Y ahí es donde mi perplejidad no me deja salir de mi asombro. Asumiendo que por lo bajo una persona del género femenino dedique un mínimo de una hora al día en retocarse y embellecerse, en realzar sus encantos externos para que los demás no vean lo espantosa que es por dentro, no cabe en mi cabeza cómo una mujer puede descuidar en su tuneo diario su segunda cavidad más importante, aquella con la que besa, come pan y pollas y despacha con la habilidad del arquero los más certeros flechazos al ego de sus amigas. Porque si bien es cierto que mi vida no ha cambiado significativamente a raíz de una moza de buen ver con la que estuve saliendo, también lo es que el horror que escondía en sus adentros me hizo conocer la bondad que subyace en mi filosofía dental de la vida a la par que los esquemas se quebraban en alguna parte de mi mente. Estoy hablando de la fosa séptica, el ojete supremo, el alcantarillado facial elevado a su máxima expresión. Soy un hombre bastante curtido y por lo general poco impresionable pero el pozo negro que tenía aquella fémina por boca realmente merecía los minutos de reflexión que le brindé entonces al tema y el post que ahora mismo escribo. ¿Cómo podía la boca de una chica tan atractiva oler tan mal? No hay palabras para describir la hez gaseosa que emanaba de su tráquea, cual olor empestado que parecía provener de las mismísimas entrañas de la Tierra. Aún me sigo preguntando si realmente ella misma se daba cuenta del terrible hedor que desprendía su boca, y me choca cuando lo contrapunto con la gran higiene en general, e incluso genital, con la que nos recibía a mí y a mi solícito manubrio. En ocasiones me llegué a preguntar si realmente no me odiaba de manera subrepticia y aquello no era más que una tragicomédica farsa para tumbarme de espaldas, una suerte de terrorismo sentimental aplicado mediante armamento bacteriológico alojado en sus encías.

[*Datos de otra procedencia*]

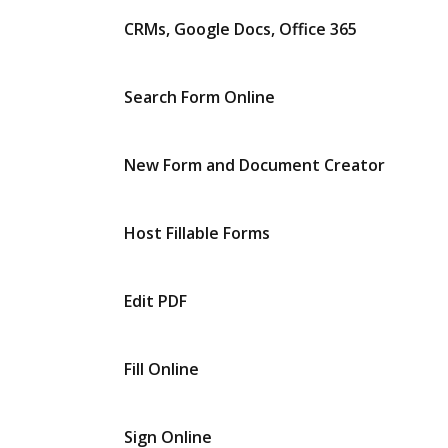
CRMs, Google Docs, Office 365
Search Form Online
New Form and Document Creator
Host Fillable Forms
Edit PDF
Fill Online
Sign Online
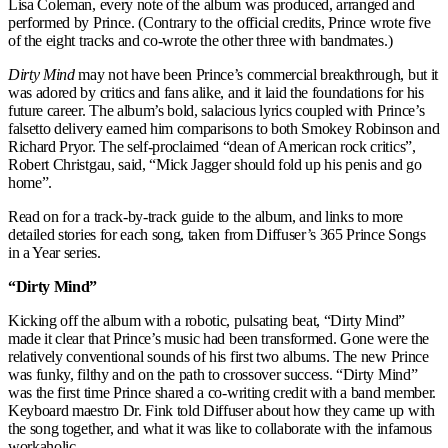
Lisa Coleman, every note of the album was produced, arranged and
performed by Prince. (Contrary to the official credits, Prince wrote five
of the eight tracks and co-wrote the other three with bandmates.)
Dirty Mind
may not have been Prince’s commercial breakthrough, but it
was adored by critics and fans alike, and it laid the foundations for his
future career. The album’s bold, salacious lyrics coupled with Prince’s
falsetto delivery earned him comparisons to both Smokey Robinson and
Richard Pryor. The self-proclaimed “dean of American rock critics”,
Robert Christgau, said, “Mick Jagger should fold up his penis and go
home”.
Read on for a track-by-track guide to the album, and links to more
detailed stories for each song, taken from Diffuser’s 365 Prince Songs
in a Year series.
“Dirty Mind”
Kicking off the album with a robotic, pulsating beat, “Dirty Mind”
made it clear that Prince’s music had been transformed. Gone were the
relatively conventional sounds of his first two albums. The new Prince
was funky, filthy and on the path to crossover success. “Dirty Mind”
was the first time Prince shared a co-writing credit with a band member.
Keyboard maestro Dr. Fink told Diffuser about how they came up with
the song together, and what it was like to collaborate with the infamous
workaholic.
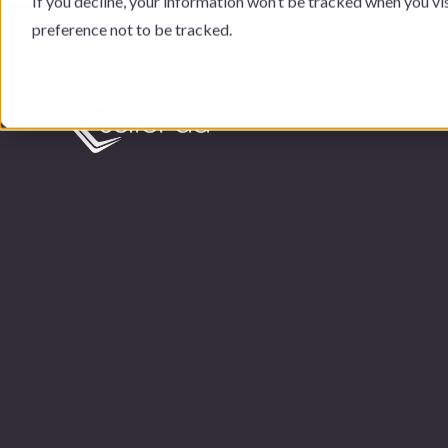
If you decline, your information won’t be tracked when you vi
preference not to be tracked.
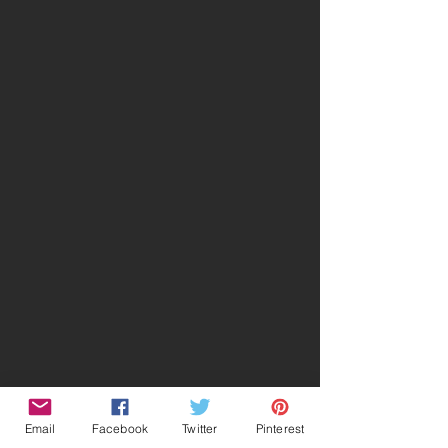
Email
Facebook
Twitter
Pinterest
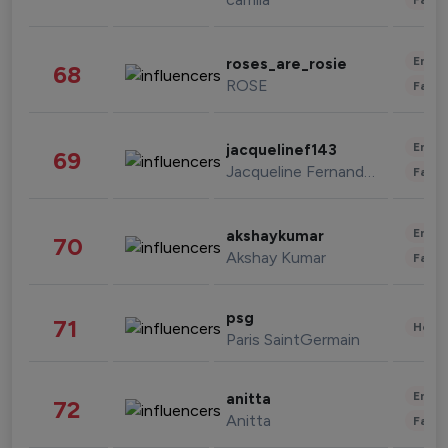
Enter
roses_are_rosie
68
ROSE
Fashi
Enter
jacquelinef143
69
Jacqueline Fernandez
Fashi
Enter
akshaykumar
70
Akshay Kumar
Fashi
psg
71
Healt
Paris SaintGermain
Enter
anitta
72
Anitta
Fashi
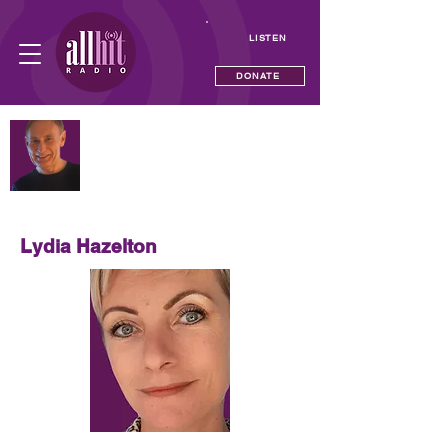
LISTEN
DONATE
NOW PLAYING
Breakfast with Adam Ravenscroft
—
Lydia Hazelton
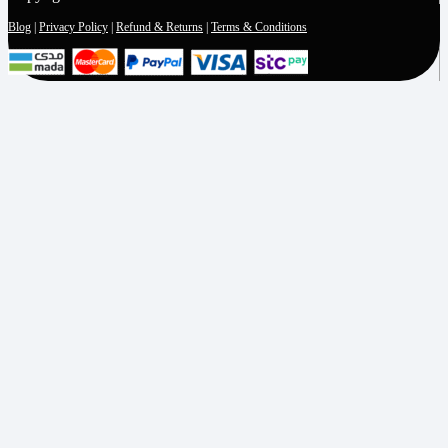
Blog
|
Privacy Policy
|
Refund & Returns
|
Terms & Conditions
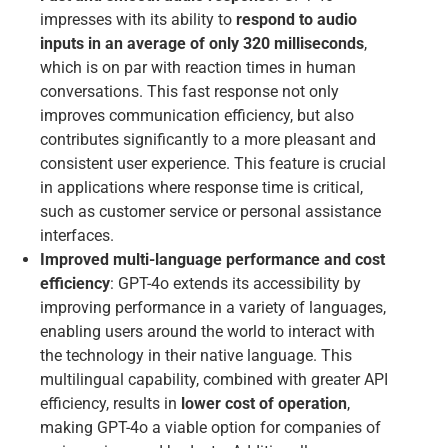
impresses with its ability to
respond to audio
inputs in an average of only 320 milliseconds
,
which is on par with reaction times in human
conversations. This fast response not only
improves communication efficiency, but also
contributes significantly to a more pleasant and
consistent user experience. This feature is crucial
in applications where response time is critical,
such as customer service or personal assistance
interfaces.
Improved multi-language performance and cost
efficiency
: GPT-4o extends its accessibility by
improving performance in a variety of languages,
enabling users around the world to interact with
the technology in their native language. This
multilingual capability, combined with greater API
efficiency, results in
lower cost of operation
,
making GPT-4o a viable option for companies of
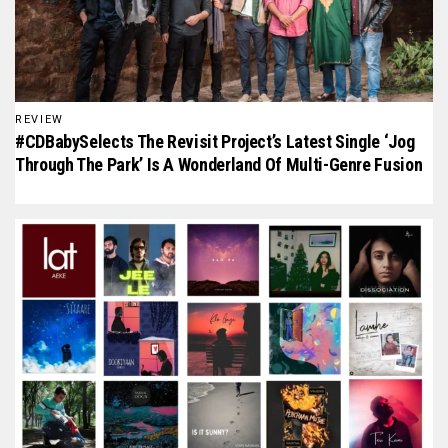
REVIEW
#CDBabySelects The Revisit Project’s Latest Single ‘Jog
Through The Park’ Is A Wonderland Of Multi-Genre Fusion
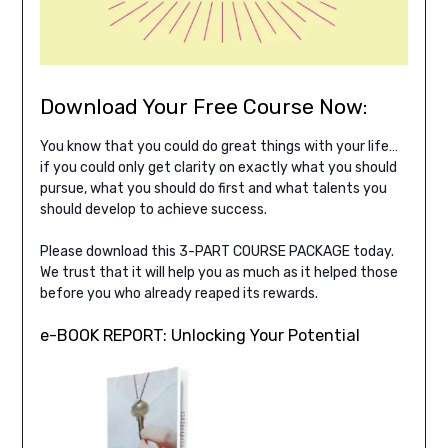
Download Your Free Course Now:
You know that you could do great things with your life…
if you could only get clarity on exactly what you should
pursue, what you should do first and what talents you
should develop to achieve success.
Please download this 3-PART COURSE PACKAGE today.
We trust that it will help you as much as it helped those
before you who already reaped its rewards.
e-BOOK REPORT: Unlocking Your Potential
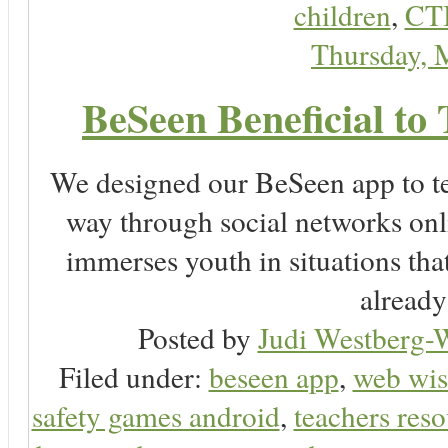
children
,
CT
Thursday, 
BeSeen Beneficial to 
We designed our BeSeen app to te
way through social networks onl
immerses youth in situations tha
already
Posted by
Judi Westberg-W
Filed under:
beseen app
,
web wis
safety games android
,
teachers reso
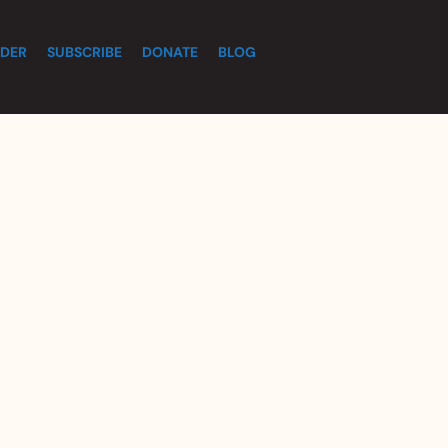
DER
SUBSCRIBE
DONATE
BLOG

No fue nada que a la práctica no se pudiera solventar con industriales cantidades de paquetes de chicles (comprados al por mayor, no es ninguna licencia poética) y rutinarios besos con lengüetazo que colocaran la goma de mascar en el interior de su buzón, sin esperar invitación alguna por su parte, pero por lo menos da para hilo, y es llegado este punto cuando os brindo una invitación al relato de vuestras hediondas experiencias bucales. ¿Qué percances habéis sufrido por la ausencia de cepillo? ¿Habéis conocido mujeres que comieran ajos crudos? ¿Sóis capaces de distinguir el menú de vuestros ligues con un simple lengüetazo?

Contad ahora vuestros males de halitosis o morid bajo su hediondo abrazo.